İsteyince mutsuz olacak öyle çok şey var ki hayatta. İnsanoğlunda ego denilen şu bencillik yaratan olgu var ya? Evet, mutsuzluğa odaklıyor insanı. Çünkü ego onun enerjisiyle besleniyor. Arkadaşın tatile çıktı, sen çıkamadın o zaman mutsuz ol. En sevdiğin kıyafetin lekelendi, mutsuz ol, senin araban küçük, evin yok, hasta oldun, almak istediklerini alamadın, yapmak istediklerini yapamadın. Hep ben ben ben. yapamadım mutsuzum.
Ve en önemli bölüm; Çok sevdiğim bir insanı kaybettim… İşte şimdi mutsuz olabilirim. Aslında olmamalıyız. Bedenler de maddeci dünyadaki şeyler gibi bize sunulmuş bir armağan. Ruhumuz yaşadığı sürece kullanıyor, derslerini alıyor ve zamanı gelince bırakıyor. Bizler dünyadaki her şeye bağlandığımız gibi bedenlere de bağlanıyoruz ve onları bırakmak istemiyoruz. Bu bağımlılıklardan kopamama durumudur belki de insanın mutsuzluğunun en büyük kaynağı. Çünkü bilemiyoruz bu bağımlılıklar olmadan nasıl yaşayacağımızı, neler yapabileceğimizi. Dedik ya hayata dair duyulan endişeler iste bunlar, korkular ve güvensizlikler.

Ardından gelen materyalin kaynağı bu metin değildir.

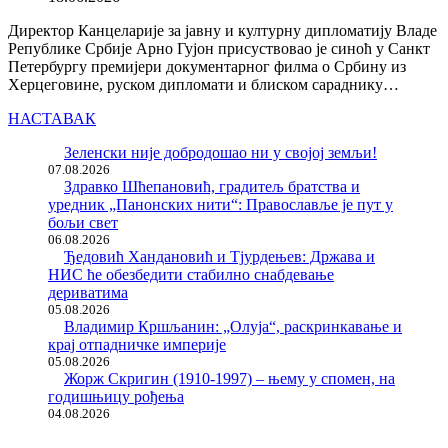
Директор Канцеларије за јавну и културну дипломатију Владе
Републике Србије Арно Гујон присуствовао је синоћ у Санкт
Петербургу премијери документарног филма о Србину из
Херцеговине, руском дипломати и блиском сараднику…
НАСТАВАК
Зеленски није добродошао ни у својој земљи!
07.08.2026
Здравко Шћепановић, градитељ братства и
уредник „Панонских нити“: Православље је пут у
бољи свет
06.08.2026
Ђедовић Хандановић и Тјурдењев: Држава и
НИС ће обезбедити стабилно снабдевање
дериватима
05.08.2026
Владимир Кршљанин: „Олуја“, раскринкавање и
крај отпадничке империје
05.08.2026
Жорж Скригин (1910-1997) – њему у спомен, на
годишњицу рођења
04.08.2026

Tüm bunlar tek tek hayatımızdaki mutsuzlukların sebebi temelde. Hep yarını düşünüyoruz farkında olmadan ve gelecek endişesiyle, korkusu büyük bir güvensizlik yaratıyor hayatımızda. Bu da bağımlılıklarımızı zamanı gelince kaybedeceğimiz düşüncesini besliyor bilinçaltında fark etmeden. Ve işte başlıyor mutsuz olacak sebepler. ölüm bile bizi korkutmamalı. Elbet bedenlerin süresi de doluyor bu dünyada. Böyle olmaya da devam edecektir dünya var oldukça.
Kimisi erken, kimisi geç. Bize göre hiç zamanı gelmiş olmayacaktır belki de. Ama zamanı gelmiştir gittiyse. Bizim yapmamız gereken
Kabullenmek her şeyi. Bilmeliyiz ki her şeyin bir sonu var bu maddeci dünyada her şeyin. Başlar ve biter. Zıtlıklar bile.
Her şey olması gereken zamanda hayatımıza girer ve çıkar. Hayatımızdan çıkanların yerine yenilikler gelecektir elbet. Bizim tek yapmamız gereken her şeyi kabullenmeyi bilmek. Mutsuzluk kelimesi tabi ki var olmaya devam edecektir hayatta. Biz bunu kabullenip idare etmeyi başarabilmişsek, endişe ve korkular bizi yönetemez olur. Ve biz onları yönettikçe de hayatımızda mutsuzluğun sadece kelimesi bulunur.